A Oracle descreve uma visão onde os agentes de IA evoluem de "assistentes" a "colegas" capazes de executarem fluxos de trabalho completamente autônomos. Essa linguagem não é poética: tem implicações diretas em como se estrutura o orçamento das operações. Um colega tem responsabilidades. Um colega tem métricas. Um colega pertence a um setor, reporta a alguém e possui limites de autoridade. Um software não.

A diferença financeira entre ambos os modelos é significativa. Implementar agentes sem essa arquitetura equivale a contratar pessoal sem descrições de cargo ou indicadores de desempenho. O gasto existe, o valor é incerto e o risco está fora de controle. A CB Insights nomeou 2025 como o ano dos "agentes com restrições": sistemas projetados para operar com autonomia dentro de limites definidos e com supervisão humana mantida. Essa descrição não é uma preferência técnica, mas um requisito de arquitetura financeira.

Governação de agentes é uma decisão de estrutura de custos, não de cultura

Há uma narrativa confortável que circula nos fóruns de transformação tecnológica: a resistência a agentes de IA é um problema cultural, um medo da mudança, colaboradores que não querem se adaptar. Essa leitura é conveniente e quase sempre incorreta.

A resistência real dentro das organizações não provém do medo da tecnologia. Ela surge da ambiguidade sobre quem é responsável pelas decisões que os agentes tomam. Quando um agente de IA atualiza um contrato, rejeita um pedido ou prioriza um cliente sobre outro, alguém dentro da empresa deve ser o proprietário desse resultado. Se essa propriedade não estiver atribuída, o sistema de incentivos colapsa: ninguém quer assinar embaixo de uma decisão que não tomou e que não pode auditar.
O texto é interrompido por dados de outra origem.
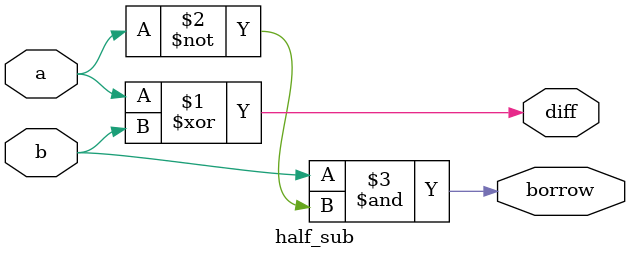
<source format=v>
module half_sub(
input a,b,
output diff,borrow);

assign diff = a^b;

assign borrow = b & (~a);
endmodule

</source>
OB Rashid, diretor de tecnologia da LMS Absorb Software, prevê que, dentro de cinco anos, os trabalhadores deixarão de usar agentes de IA para gerenciá-los ativamente, com a mesma lógica com a qual hoje mentoram colegas júniores. Essa transição não é automática. Exige que a empresa desenhe o que significa gerir um agente: com quais métricas, sob quais políticas, com que nível de autonomia delegada e com qual processo de escalonamento quando o agente erra.

Essa arquitetura tem um custo de design que a maioria das empresas não está orçando. E possui um retorno que a maioria também não está medindo com a precisão necessária. Os logs de auditoria para decisões reguladas — que a Gartner já descreve como um requisito de conformidade, não uma opção — não são um gasto de tecnologia, mas o equivalente funcional de ter um contrato assinado com cada agente sobre o que pode e o que não pode decidir sozinho.

As empresas que estruturarem essa governança desde o início operarão com custos de erro significativamente menores. Aqueles que não o fizerem descobrirão que os 40% de fracasso projetado pela Gartner não é uma estatística abstrata, mas uma linha em seu próprio estado de resultados.

O único modelo que sustentará a implementação de agentes de IA em escala produtiva é aquele onde cada agente gera mais valor do que custa governá-lo, e onde esse diferencial está sendo capturado, medido e convertido em fluxo de caixa real. Tudo o que não for isso é potencial não faturado.